But what happens when the dust settles and you’re still feeling exhausted? You might be facing unrealistic expectations at work. If you feel like you are constantly running behind, always busy, and never quite reaching your goals it might not be your fault. Keep reading for tips on how to deal with unrealistic expectations at work.
Is it just a challenge?
The first thing to consider is whether or not you are facing unrealistic job expectations or what’s being asked of you is a challenge. If you can complete the task with a little bit of help or guidance, the truth is it’s probably just outside your comfort zone. But if what is expected of you keeps falling outside of your skillset, it’s probably time to raise it as an issue. Try this phrasing to highlight the fact you are happy to do it, just unsure of how well:
“Currently, I don’t feel as though I have the relevant skills to complete this task alone. Is there someone who can train me up on this?”
Asking in this way gives time for your leader to consider the job they have assigned you and choose whether to re-assign it to someone more suited or dedicate the time to training you. It’s a win-win for you, and if they ask you to complete the job alone and it is a disaster, your church leader can’t say you didn’t warn them!
Establishing your workload.
Church workers and volunteers may not receive a clear outline of the duties they need to complete in their role, which can lead to unrealistic expectations from above. Usually, this is unintentional, as your team leader simply doesn’t know what your workload is like and probably has an overflowing to-do list themselves. It can be tough raising concerns when everyone seems too busy to listen, but try this:
“It would be great to sit down and discuss my responsibilities and create a to-do list for me so I can manage my time better.”
The act of sitting down with your church manager and going through your list of responsibilities will bring you a lot of clarity. And, it will help them to see how much you’ve got on your plate. No one wants to be viewed in a bad or lazy light, but it is essential to raise your concerns about the workload if it is taking a toll on the quality of your work.
Setting boundaries at work.
There is a vast array of unrealistic expectations examples, and church leaders and pastors can suffer just as much as anyone else. Setting healthy boundaries ensures that you don’t get stretched too thin, so you thrive rather than survive in your role. Of course, you want to be there for everyone who needs it, but sometimes saying something like this is necessary:
“I understand you are struggling right now, but I have other responsibilities today. Can we schedule a time to talk?”

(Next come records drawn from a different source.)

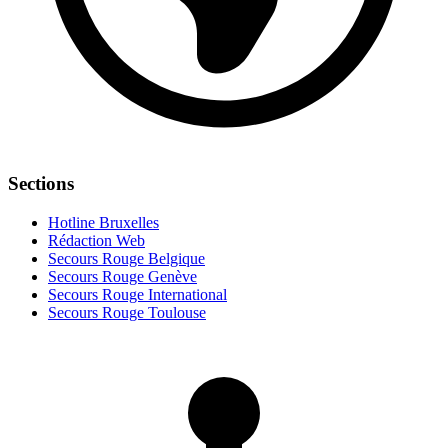
Sections
Hotline Bruxelles
Rédaction Web
Secours Rouge Belgique
Secours Rouge Genève
Secours Rouge International
Secours Rouge Toulouse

Assess whether or not a situation is urgent, and take appropriate action. But, saying “no” is necessary sometimes. Otherwise, church leaders may get overwhelmed by the workload and ultimately neglect their mental health or families. God did not intend for pastors and leaders to be drawn too thin to help, so don’t be afraid to put yourself first.
Prioritize vertical communication.
When communication is clear and consistent between all levels of the church, unrealistic expectations become less of an issue. Does your church have systems for questions to be asked and problems to be solved? If the answer is no, it’s time to put a system in place that allows every member of the church to feel heard. This could be:
- A buddy system, so everyone has someone to report to.
- Regular meetings between team leaders to bring up all the issues.
- Check-in sessions for new church volunteers and new church workers.
- Self-evaluations and anonymous workplace evaluations.
- Suggestion boxes for people to raise concerns.
Incorporating a few of these into the running of your church is beneficial for all. This will help everyone at every level to feel like a valued member of the team while also shining a light on critical problems. If you have three volunteers saying they feel overworked in one week – it is time to get some more!
Facing an unmanageable workload every single day is daunting and stressful, but it doesn’t need to be that way. How to deal with unrealistic expectations at work? Make it known. You need to assess if it is the expectation that is unrealistic or whether it is anxiety about what’s required of you. So, to avoid becoming the person that complains about every little job that’s assigned to them, try asking your co-workers if they feel the same way or if they can help you out a little. Either way, communication is crucial when cultivating a healthy church workplace.